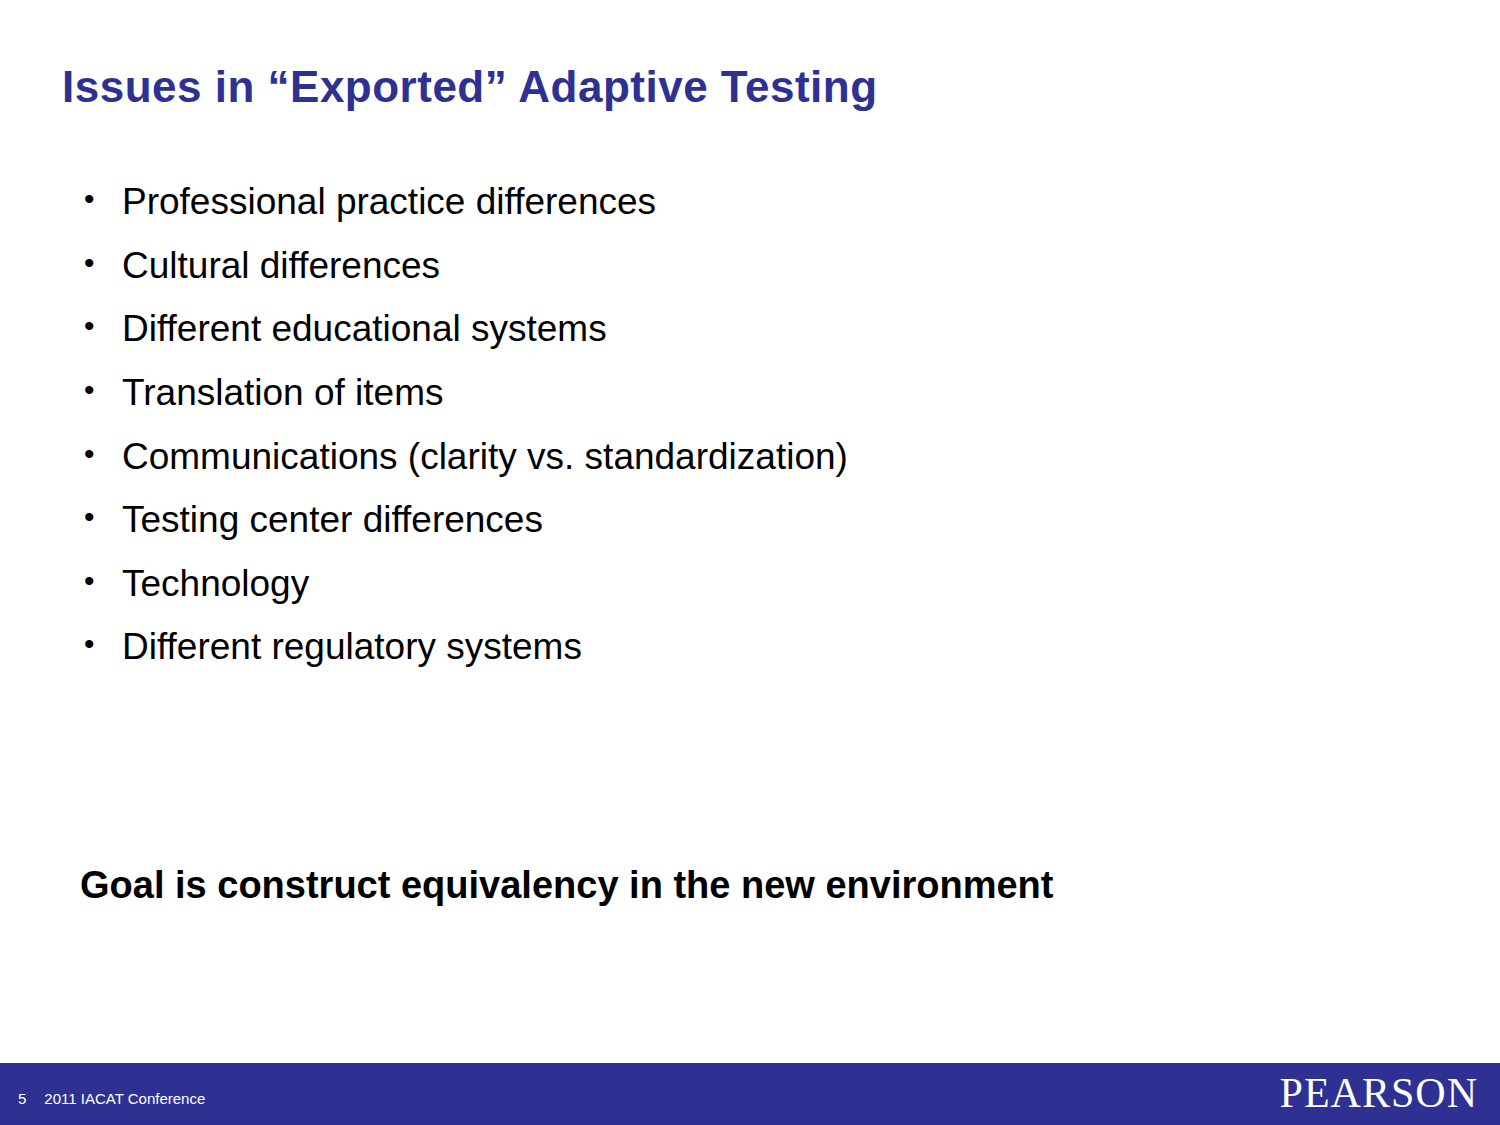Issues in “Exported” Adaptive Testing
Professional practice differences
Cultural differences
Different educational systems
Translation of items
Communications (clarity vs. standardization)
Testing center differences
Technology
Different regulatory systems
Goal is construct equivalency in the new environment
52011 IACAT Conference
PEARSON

---

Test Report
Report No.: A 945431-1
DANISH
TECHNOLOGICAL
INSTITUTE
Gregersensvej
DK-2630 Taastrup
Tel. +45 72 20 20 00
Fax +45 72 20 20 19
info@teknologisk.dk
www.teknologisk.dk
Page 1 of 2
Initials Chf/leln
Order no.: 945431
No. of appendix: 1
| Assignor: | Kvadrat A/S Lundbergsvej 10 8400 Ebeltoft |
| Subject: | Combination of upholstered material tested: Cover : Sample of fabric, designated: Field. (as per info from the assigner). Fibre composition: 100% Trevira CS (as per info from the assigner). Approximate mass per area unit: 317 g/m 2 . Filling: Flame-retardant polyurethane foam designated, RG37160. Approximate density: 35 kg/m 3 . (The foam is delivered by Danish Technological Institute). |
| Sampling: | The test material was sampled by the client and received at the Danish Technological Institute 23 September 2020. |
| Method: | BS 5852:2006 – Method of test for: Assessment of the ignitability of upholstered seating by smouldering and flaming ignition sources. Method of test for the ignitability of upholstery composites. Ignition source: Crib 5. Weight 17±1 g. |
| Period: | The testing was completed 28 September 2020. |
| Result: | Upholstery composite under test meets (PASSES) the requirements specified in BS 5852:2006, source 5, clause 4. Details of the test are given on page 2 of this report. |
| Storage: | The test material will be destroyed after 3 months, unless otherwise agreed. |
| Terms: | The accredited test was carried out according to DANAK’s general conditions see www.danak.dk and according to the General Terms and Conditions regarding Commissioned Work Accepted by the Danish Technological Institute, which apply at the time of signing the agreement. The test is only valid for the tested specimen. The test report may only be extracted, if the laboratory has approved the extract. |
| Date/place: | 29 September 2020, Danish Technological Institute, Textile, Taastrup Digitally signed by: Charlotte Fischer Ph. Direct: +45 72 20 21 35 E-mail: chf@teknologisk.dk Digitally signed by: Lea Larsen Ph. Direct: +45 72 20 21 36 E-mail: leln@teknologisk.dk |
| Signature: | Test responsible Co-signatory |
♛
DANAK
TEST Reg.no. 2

* * *

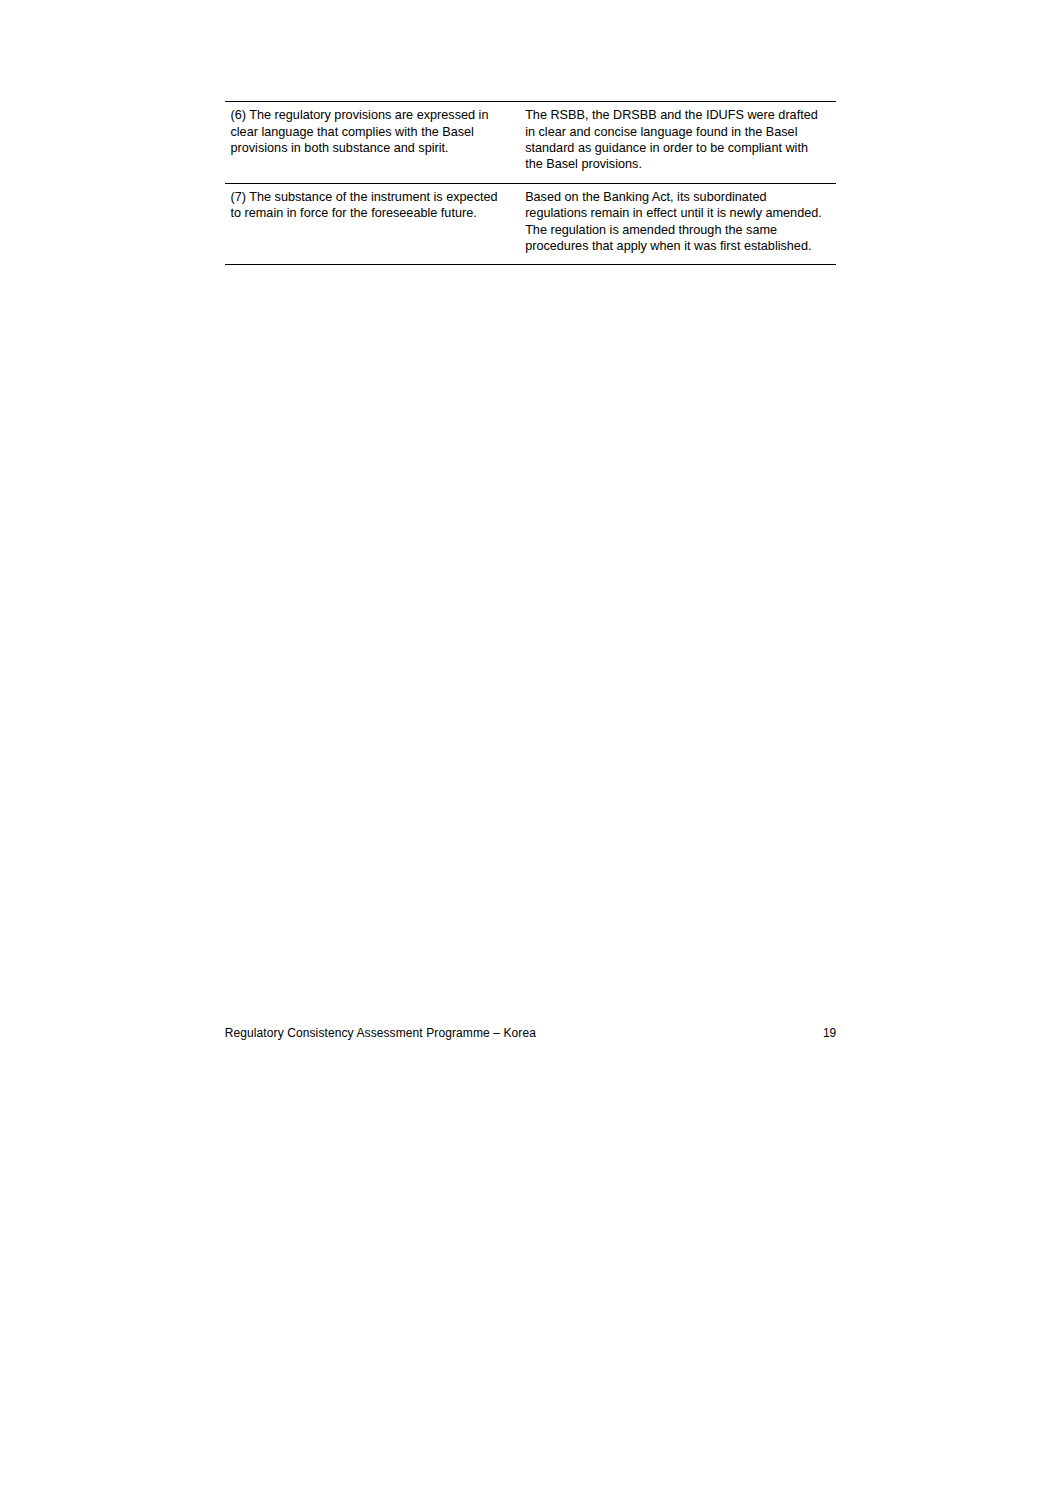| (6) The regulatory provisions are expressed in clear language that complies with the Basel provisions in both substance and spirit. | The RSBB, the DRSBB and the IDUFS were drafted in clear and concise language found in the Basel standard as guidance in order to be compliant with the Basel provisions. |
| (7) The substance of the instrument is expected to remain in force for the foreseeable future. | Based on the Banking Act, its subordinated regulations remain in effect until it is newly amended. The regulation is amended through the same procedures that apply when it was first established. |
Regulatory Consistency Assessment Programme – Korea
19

* WHAT THE TASK ASKS
Return each line from the data where the string "info" can be found.

* EXERCISE ANSWER
info@teknologisk.dk
| Subject: | Combination of upholstered material tested: Cover : Sample of fabric, designated: Field. (as per info from the assigner). Fibre composition: 100% Trevira CS (as per info from the assigner). Approximate mass per area unit: 317 g/m 2 . Filling: Flame-retardant polyurethane foam designated, RG37160. Approximate density: 35 kg/m 3 . (The foam is delivered by Danish Technological Institute). |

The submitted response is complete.